Tuesday, February 28, 2012

Day 2: The meaning behind your blog name

Where do we go from here.....

The title of my blog started out because at that time I wasn't sure where the hell we were going or heading in our lives.  Life had just been flipped upside down and I didn't have a fucking clue which way was up.  We had just found out that our baby girl was very sick and at that time we weren't even positive as to what her diagnosis would be.  "Where do we go from here" was basically my question to the universe and God asking "So, what the fuck do I do now?" 

Once we found out that Quinn did in fact have Trisomy 13 it became a question of where do we go from here, do we carry on and give her a chance or do we save our hearts (not that we could have) and end things now. 

That last question sort of answered itself.  I don't now if it was really ours to answer but once it was determined that we would carry on the title then once again meant something new.  Now it was more about where will we find ourselves?  Will we be the parents of a stillborn baby?  Would we get to meet her?  Would we meet her but then have to say goodbye?  Would we be the parents of a severely handicapped child?  I think that this was the hardest phase of the name.

Finally we come to now.  I guess now it questions where we will find ourselves in the future.  Where do we go?  Do we sit back and watch as our lives pass before us because we are too sad and hurt to participate?  Do we become bitter?  Or do we pick ourselves up and move on?  This is what I am choosing to do.  I will never forget my Quinn-Bean and I never want to but I will continue to move forward and find out where I will end up.  Maybe I will change paths and go into counseling or fundraising for a meaningful cause.  Maybe I won't.  I don't know where I will end up, I am still waiting to found out the answers to so many questions.  The one question that I do know the answer to is that no matter where we go we will do it as a family and we will continue to celebrate Quinn's life more than we grieve her death.  Always! 

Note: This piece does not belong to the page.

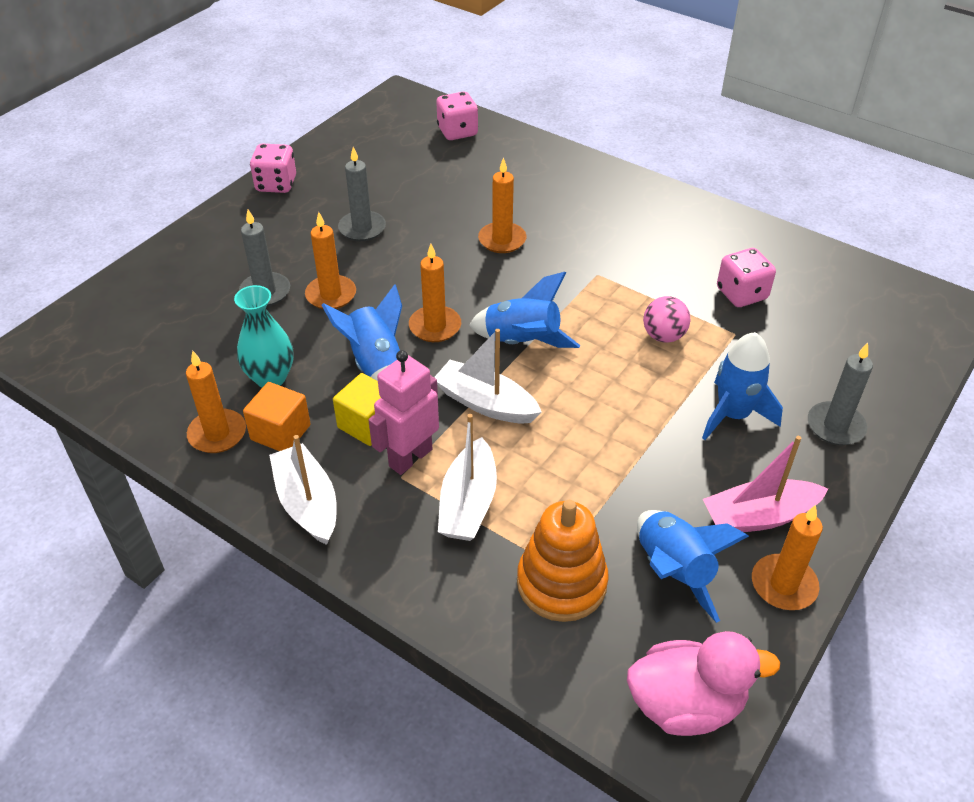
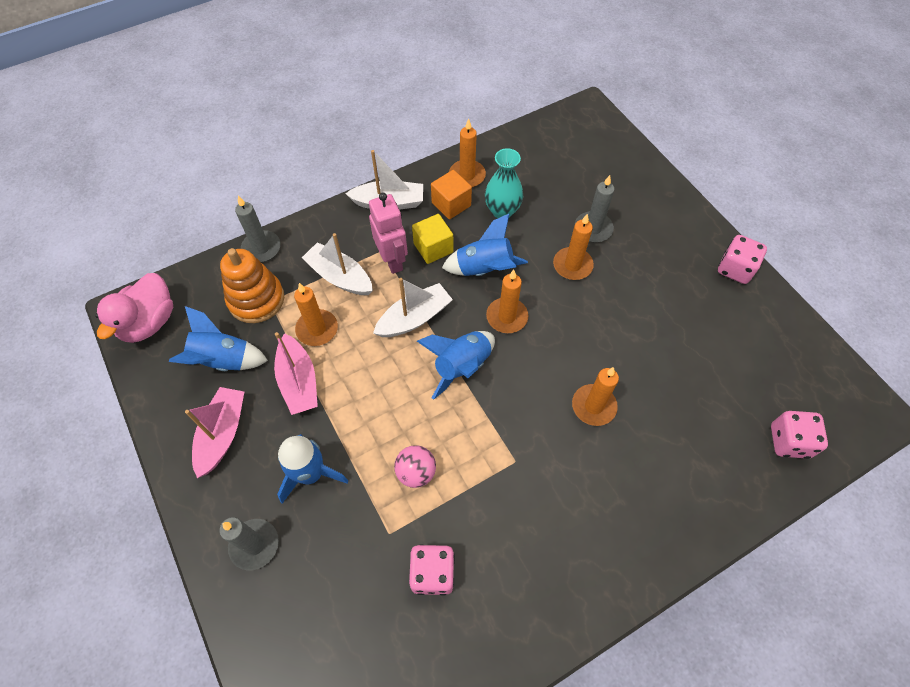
camera: 115 degrees right, 15 degrees up
grey candle [338,147,386,241] -> grey candle moved to [235,196,281,262]
orange candle [752,505,823,610] -> orange candle moved to [294,283,338,346]
none -> pink boat [274,332,318,415]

On that note, Happy 3 month birthday baby girl!  It is so hard to believe that 3 months ago today I held you in my arms.  Oh how I miss holding you!  I love you more than words can say baby!  I hope that you are having a beautiful celebration in Heaven today! 

1 comments:

Heather said...

Hi Meghan, just wanted to stop by and send some love! When we found out our son had a fatal seizure disorder pretty much guaranteeing his death by 4 years of age and heart defects that would be fatal within days without open heart surgeries (and even then, with his specific heart defects, the chances of survival were somewhat low) - we had to make that agonizing decision between awful and horrible. Made even more awful by the fact that we'd already buried a son (stillborn) and already knowing what it's like to suffer the death of a child... We decided to carry him and hoped to meet him, hoped for days, maybe weeks, miracle months, or if we were really lucky, years. We got 3.5 days and I'd give anything to go back to those days with him in our arms! We miss him so very much. My heart aches with you!